THE TASK: Copy out each line of the data that holds the word "index".

--- GIVEN DATA Enclosed Below ---

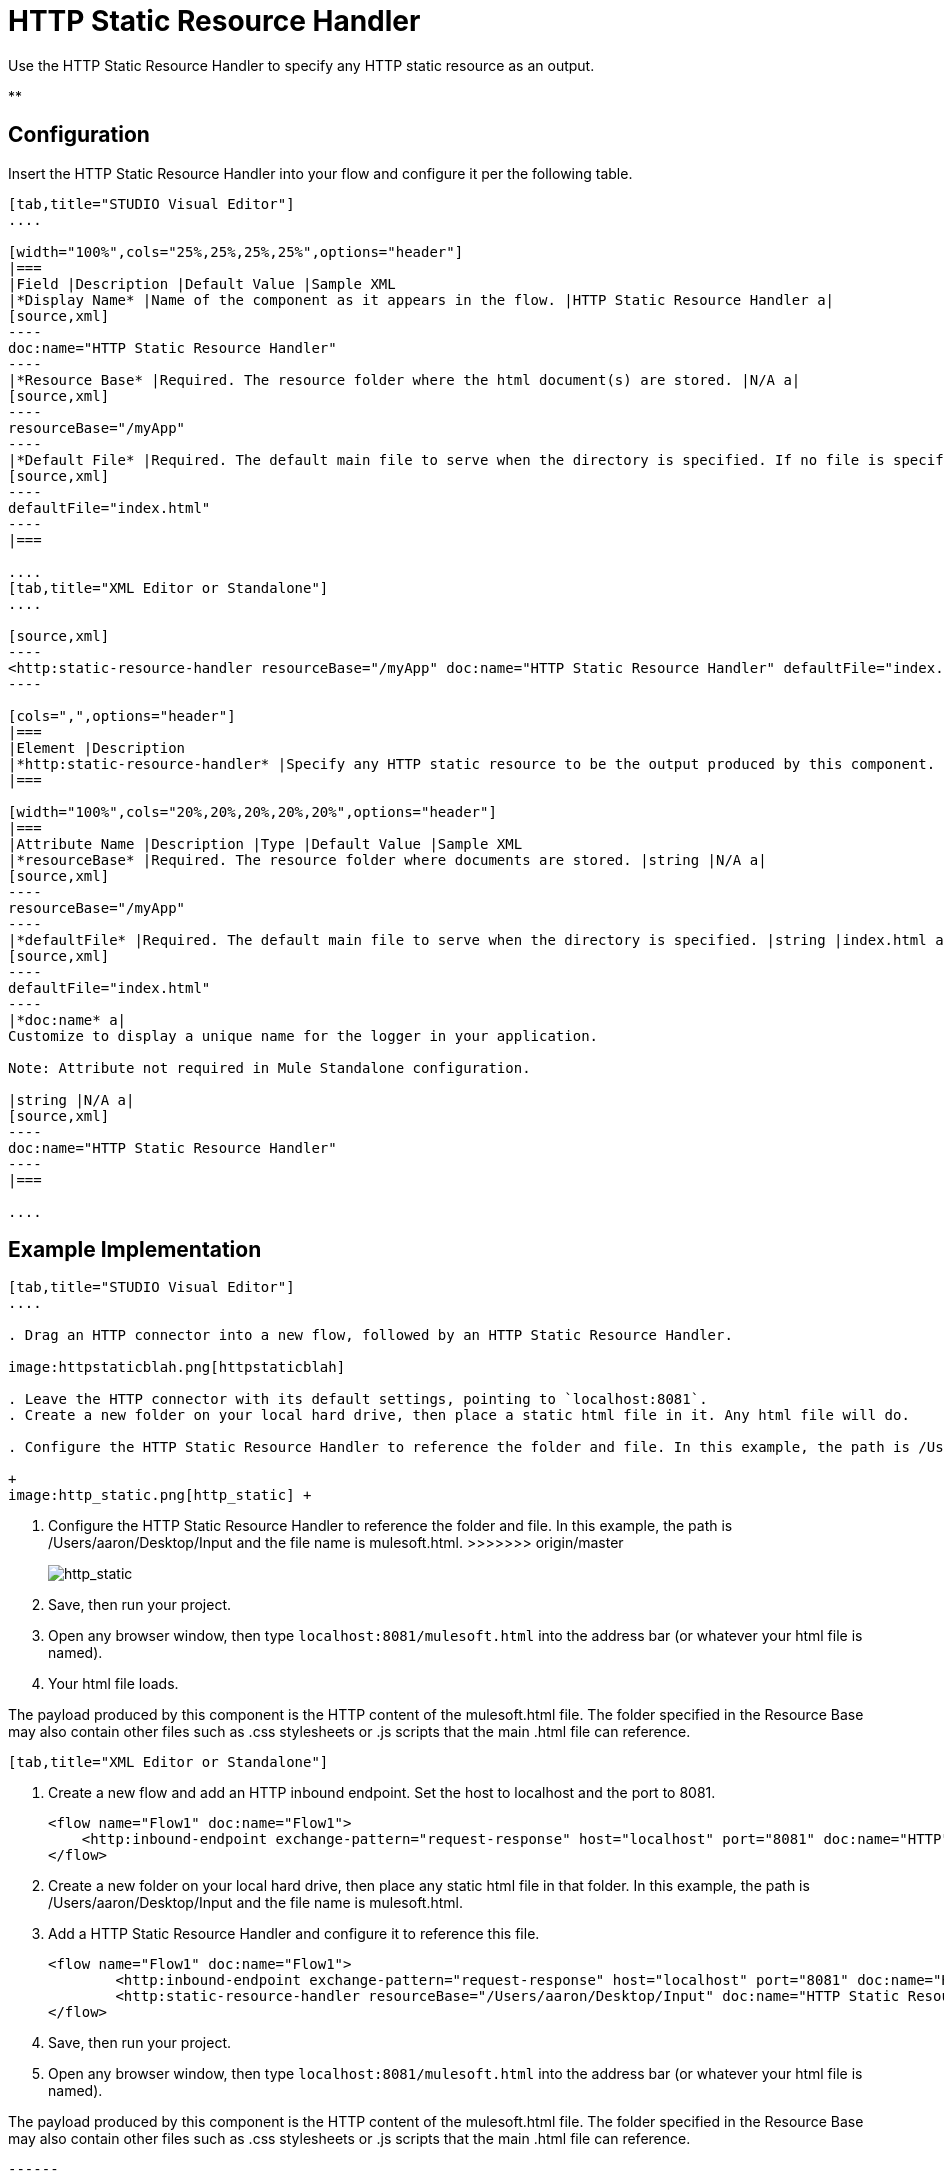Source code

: = HTTP Static Resource Handler
:keywords: anypoint studio, esb, http resource, https resource, rest, raml

Use the HTTP Static Resource Handler to specify any HTTP static resource as an output. 

**

== Configuration

Insert the HTTP Static Resource Handler into your flow and configure it per the following table.

[tabs]
------
[tab,title="STUDIO Visual Editor"]
....

[width="100%",cols="25%,25%,25%,25%",options="header"]
|===
|Field |Description |Default Value |Sample XML
|*Display Name* |Name of the component as it appears in the flow. |HTTP Static Resource Handler a|
[source,xml]
----
doc:name="HTTP Static Resource Handler"
----
|*Resource Base* |Required. The resource folder where the html document(s) are stored. |N/A a|
[source,xml]
----
resourceBase="/myApp"
----
|*Default File* |Required. The default main file to serve when the directory is specified. If no file is specified, index.html will be used. |index.html a|
[source,xml]
----
defaultFile="index.html"
----
|===

....
[tab,title="XML Editor or Standalone"]
....

[source,xml]
----
<http:static-resource-handler resourceBase="/myApp" doc:name="HTTP Static Resource Handler" defaultFile="index.html"/>
----

[cols=",",options="header"]
|===
|Element |Description
|*http:static-resource-handler* |Specify any HTTP static resource to be the output produced by this component. 
|===

[width="100%",cols="20%,20%,20%,20%,20%",options="header"]
|===
|Attribute Name |Description |Type |Default Value |Sample XML
|*resourceBase* |Required. The resource folder where documents are stored. |string |N/A a|
[source,xml]
----
resourceBase="/myApp"
----
|*defaultFile* |Required. The default main file to serve when the directory is specified. |string |index.html a|
[source,xml]
----
defaultFile="index.html"
----
|*doc:name* a|
Customize to display a unique name for the logger in your application.

Note: Attribute not required in Mule Standalone configuration.

|string |N/A a|
[source,xml]
----
doc:name="HTTP Static Resource Handler"
----
|===

....
------

== Example Implementation


=======
[tabs]
------
[tab,title="STUDIO Visual Editor"]
....

. Drag an HTTP connector into a new flow, followed by an HTTP Static Resource Handler.

image:httpstaticblah.png[httpstaticblah]

. Leave the HTTP connector with its default settings, pointing to `localhost:8081`.
. Create a new folder on your local hard drive, then place a static html file in it. Any html file will do.

. Configure the HTTP Static Resource Handler to reference the folder and file. In this example, the path is /Users/aaron/Desktop/Input and the file name is mulesoft.html. +

+
image:http_static.png[http_static] +
=======
. Configure the HTTP Static Resource Handler to reference the folder and file. In this example, the path is /Users/aaron/Desktop/Input and the file name is mulesoft.html.
>>>>>>> origin/master
+
image:http_static.png[http_static]
. Save, then run your project.
. Open any browser window, then type `localhost:8081/mulesoft.html` into the address bar (or whatever your html file is named). 
. Your html file loads.

The payload produced by this component is the HTTP content of the mulesoft.html file. The folder specified in the Resource Base may also contain other files such as .css stylesheets or .js scripts that the main .html file can reference.

----
[tab,title="XML Editor or Standalone"]
----

. Create a new flow and add an HTTP inbound endpoint. Set the host to localhost and the port to 8081.
+
[source,xml]
----
<flow name="Flow1" doc:name="Flow1">
    <http:inbound-endpoint exchange-pattern="request-response" host="localhost" port="8081" doc:name="HTTP"/>
</flow>
----
+
. Create a new folder on your local hard drive, then place any static html file in that folder. In this example, the path is /Users/aaron/Desktop/Input and the file name is mulesoft.html.
. Add a HTTP Static Resource Handler and configure it to reference this file.
+
[source,xml]
----
<flow name="Flow1" doc:name="Flow1">
        <http:inbound-endpoint exchange-pattern="request-response" host="localhost" port="8081" doc:name="HTTP"/>
        <http:static-resource-handler resourceBase="/Users/aaron/Desktop/Input" doc:name="HTTP Static Resource Handler" defaultFile="mulesoft.html"/>
</flow>
----
+
. Save, then run your project.
. Open any browser window, then type `localhost:8081/mulesoft.html` into the address bar (or whatever your html file is named).

The payload produced by this component is the HTTP content of the mulesoft.html file. The folder specified in the Resource Base may also contain other files such as .css stylesheets or .js scripts that the main .html file can reference.

....
------

== Complete Example Code

[source,xml]
----
<?xml version="1.0" encoding="UTF-8"?>
<mule xmlns:http="http://www.mulesoft.org/schema/mule/http" xmlns="http://www.mulesoft.org/schema/mule/core" xmlns:doc="http://www.mulesoft.org/schema/mule/documentation" xmlns:spring="http://www.springframework.org/schema/beans" version="EE-3.5.0" xmlns:xsi="http://www.w3.org/2001/XMLSchema-instance" xsi:schemaLocation="http://www.springframework.org/schema/beans http://www.springframework.org/schema/beans/spring-beans-current.xsd

http://www.mulesoft.org/schema/mule/core http://www.mulesoft.org/schema/mule/core/current/mule.xsd

http://www.mulesoft.org/schema/mule/http http://www.mulesoft.org/schema/mule/http/current/mule-http.xsd">

    <flow name="http_static_resource_handler_testFlow1" doc:name="http_static_resource_handler_testFlow1">

        <http:inbound-endpoint exchange-pattern="request-response" host="localhost" port="8081" doc:name="HTTP"/>

        <http:static-resource-handler resourceBase="${app.home}/web" defaultFile="index.html" doc:name="HTTP Static Resource Handler"/>
    </flow>

</mule>
----

[TIP]
In this example, the resource handler deals with documents in the project folder `src/main/app/web`, referenced dynamically through the expression `${app.home}/web`

== See Also

* Add some link:/documentation/display/current/Choice+Flow+Control+Reference[conditional logic] to your flow link:/documentation/display/current/Routers[routers].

--- End of Enclosed GIVEN DATA ---

ANSWER BELOW:
|*Default File* |Required. The default main file to serve when the directory is specified. If no file is specified, index.html will be used. |index.html a|
defaultFile="index.html"
<http:static-resource-handler resourceBase="/myApp" doc:name="HTTP Static Resource Handler" defaultFile="index.html"/>
|*defaultFile* |Required. The default main file to serve when the directory is specified. |string |index.html a|
defaultFile="index.html"
        <http:static-resource-handler resourceBase="${app.home}/web" defaultFile="index.html" doc:name="HTTP Static Resource Handler"/>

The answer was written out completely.